*TEXT BLOCK:*
__________________________________________________
The Elastic Agent can be updated with configurations enabling the
collection of new or different data sources. The configurations are
implemented through agent policies. The APM Integration is one of
those configurations that gets specified within an agent policy.[12]
The Elastic Agent with the APM Integration acts as the APM Server,
which lives entirely on the user’s application server. The APM
Server accepts tracing and metrics data from an APM Agent. The APM
Server then processes the data, which includes validating it and
transforming it into Elasticsearch documents before sending it on
to Elasticsearch.[9]
4.3 Data Storage
The next component required to achieve observability is the data
storage component. The data store is where data will be housed and
made available for querying by the visualization component.
Elasticsearch
Elasticsearch is a distributed search and analytics engine and
document store. It stores complex data structures serialized as
JSON documents. Elasticsearch stores and indexes data in a way that
enables near real-time searching (i.e. within 1 second).[13][14][15] It is a durable data
store, which means it can persist long term data as needed. Within
the Herald pipeline, Elasticsearch receives data from Logstash and
the APM Server. It acts as a storage component that can be queried
through Kibana to be visualized.
4.4 Visualization
The final problem to be solved in order to achieve observability is
the data visualization problem. Data sitting in the data store is
only good if it can be visualized and analyzed.
__________________________________________________
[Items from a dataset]
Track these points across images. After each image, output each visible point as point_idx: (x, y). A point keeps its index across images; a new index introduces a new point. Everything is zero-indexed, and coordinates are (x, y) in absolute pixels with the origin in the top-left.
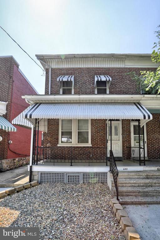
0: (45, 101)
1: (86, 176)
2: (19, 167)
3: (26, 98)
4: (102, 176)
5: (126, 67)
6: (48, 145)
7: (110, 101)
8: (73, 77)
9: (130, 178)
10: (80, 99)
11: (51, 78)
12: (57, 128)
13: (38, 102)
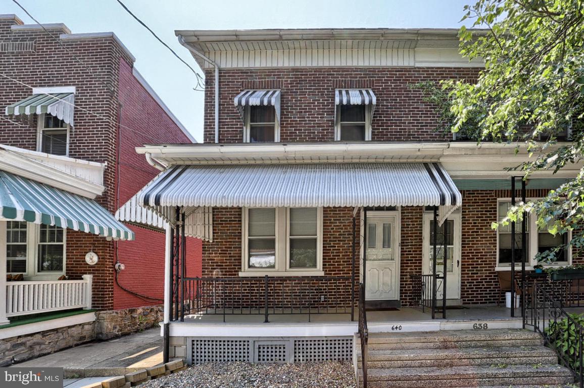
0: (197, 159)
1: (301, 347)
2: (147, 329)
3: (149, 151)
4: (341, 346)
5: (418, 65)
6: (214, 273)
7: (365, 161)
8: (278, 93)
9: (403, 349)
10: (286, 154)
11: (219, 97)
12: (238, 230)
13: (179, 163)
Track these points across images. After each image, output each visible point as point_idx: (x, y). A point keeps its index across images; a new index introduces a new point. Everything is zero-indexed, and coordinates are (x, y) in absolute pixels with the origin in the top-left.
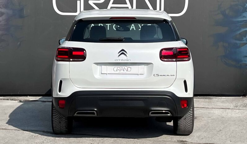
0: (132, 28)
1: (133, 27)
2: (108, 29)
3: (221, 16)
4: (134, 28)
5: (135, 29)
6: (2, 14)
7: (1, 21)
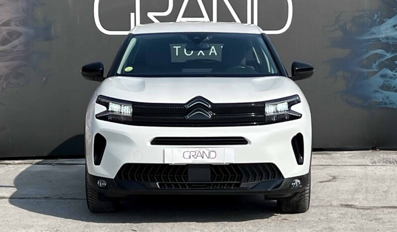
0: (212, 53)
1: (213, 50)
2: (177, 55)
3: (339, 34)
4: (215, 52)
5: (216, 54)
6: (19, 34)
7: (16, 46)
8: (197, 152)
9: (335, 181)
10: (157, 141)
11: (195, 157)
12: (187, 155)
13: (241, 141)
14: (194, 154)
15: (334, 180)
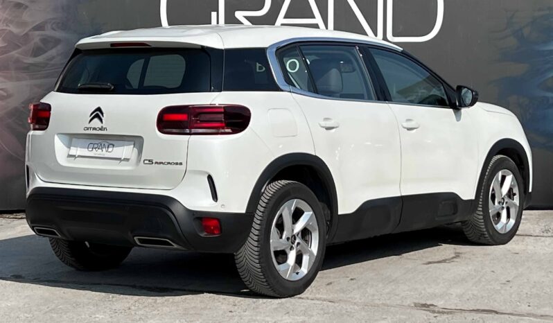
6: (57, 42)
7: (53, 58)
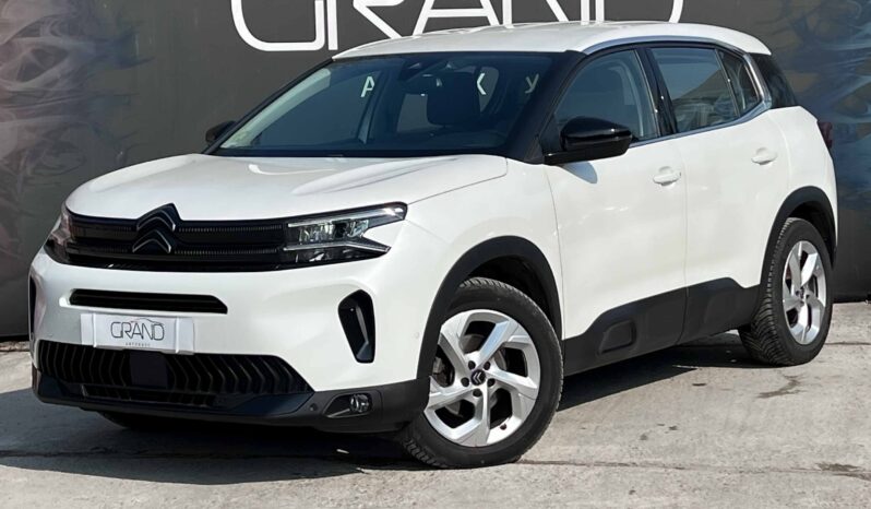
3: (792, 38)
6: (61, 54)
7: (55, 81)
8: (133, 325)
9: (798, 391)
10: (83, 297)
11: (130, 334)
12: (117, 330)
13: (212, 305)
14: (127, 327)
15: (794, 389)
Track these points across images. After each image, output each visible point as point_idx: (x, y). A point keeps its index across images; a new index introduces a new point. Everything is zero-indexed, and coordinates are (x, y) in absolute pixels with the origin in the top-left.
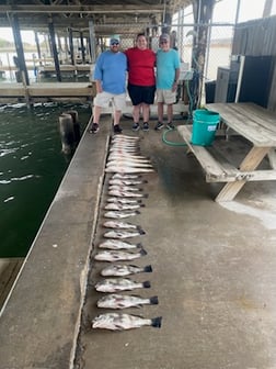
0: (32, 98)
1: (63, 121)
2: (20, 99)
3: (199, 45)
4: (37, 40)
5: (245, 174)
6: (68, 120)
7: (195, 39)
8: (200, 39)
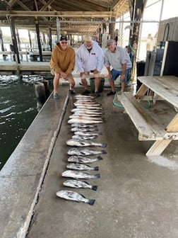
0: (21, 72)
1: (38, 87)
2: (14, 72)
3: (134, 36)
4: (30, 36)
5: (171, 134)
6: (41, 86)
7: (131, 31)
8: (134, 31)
__________________________________________________
*WHAT TO DO:* According to the text on data storage and the APM Server, which two components send data to Elasticsearch in the Herald pipeline? The records were taken from a different source than the text.

*RESPONSE TO THIS TASK:* Logstash and the APM Server.